To read the dataset for the river levels task, you may also use the Pandas DataFrame and read it with
import pandas as pd df = pd.read_pickle("riverlevels.pandas.pickle")
Submissions to the exercise sheets
Each working group should send their submissions to the exercise sheets to ed tod nnob-inu tod sni ta ballma tod b@foo tod de. The solutions to the first sheet will not be discussed in detail with each group separately, but if you have certain questions or would like to check if you did things the right way, you can come to the tutorial dates and discuss your solutions with the tutor. The solutions to all other worksheets will be disussed with each group separately. Appointments will be made on short notice.
Content
In this practical lab, we teach the basic mathematical and technical tools needed to understand a range of basic data mining and machine learning methods. A strong emphasis is put on algorithms and efficient implementation.
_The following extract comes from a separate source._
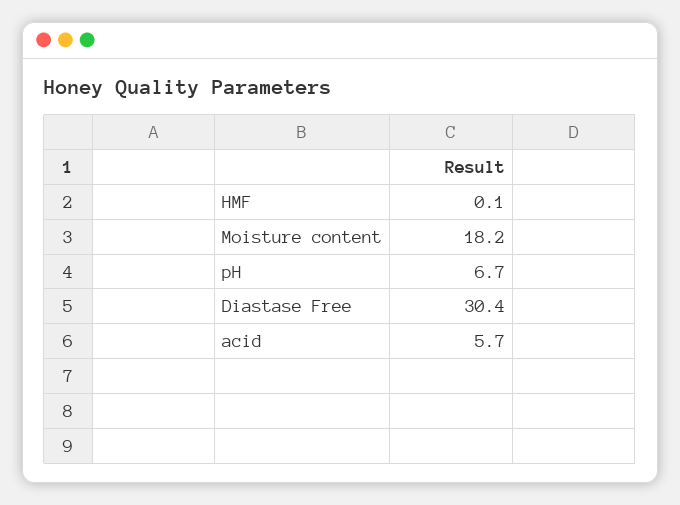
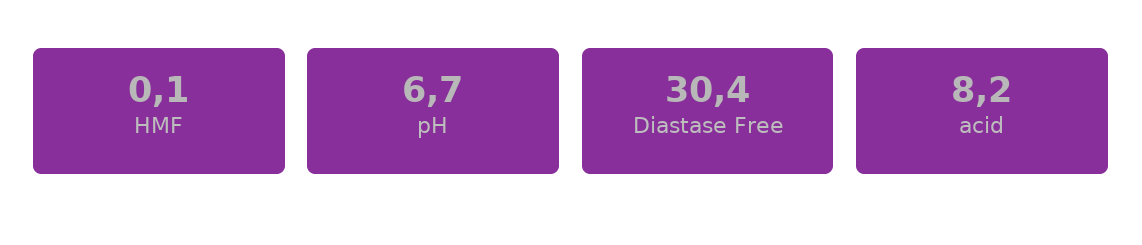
Moisture content: 18.2 -> none
acid: 5.7 -> 8.2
Roughly every two weeks a new practice sheet is given to the participants. The tasks will be worked on in small groups. Depending on the technical proficiency, the time needed will be about 6 hours a week.
Background
Nowadays, data mining and machine learning algorithms are the backbone of decision making processes in all major enterprises. Their applicability seems almost endless and ranges from selective advertising over prototype design to autonomous production chains. Due to the availability of very large datasets (“Big Data”) it has become crucial to understand the mechanics of the different types of learning methods and to be able to develop and implement efficient algorithms to meet the requirements of the task at hand.
Requirements
Basic experience in Python is a necessary requirement. Further, the Python packages Numpy and Matplotlib will be used. The corresponding websites provide introductions which are sufficient for our purposes. All programming tasks are done using Jupyter notebooks. For the case of having no experience in the mentioned tools we recommened to spend a little time familiarizing yourself with these before the course starts.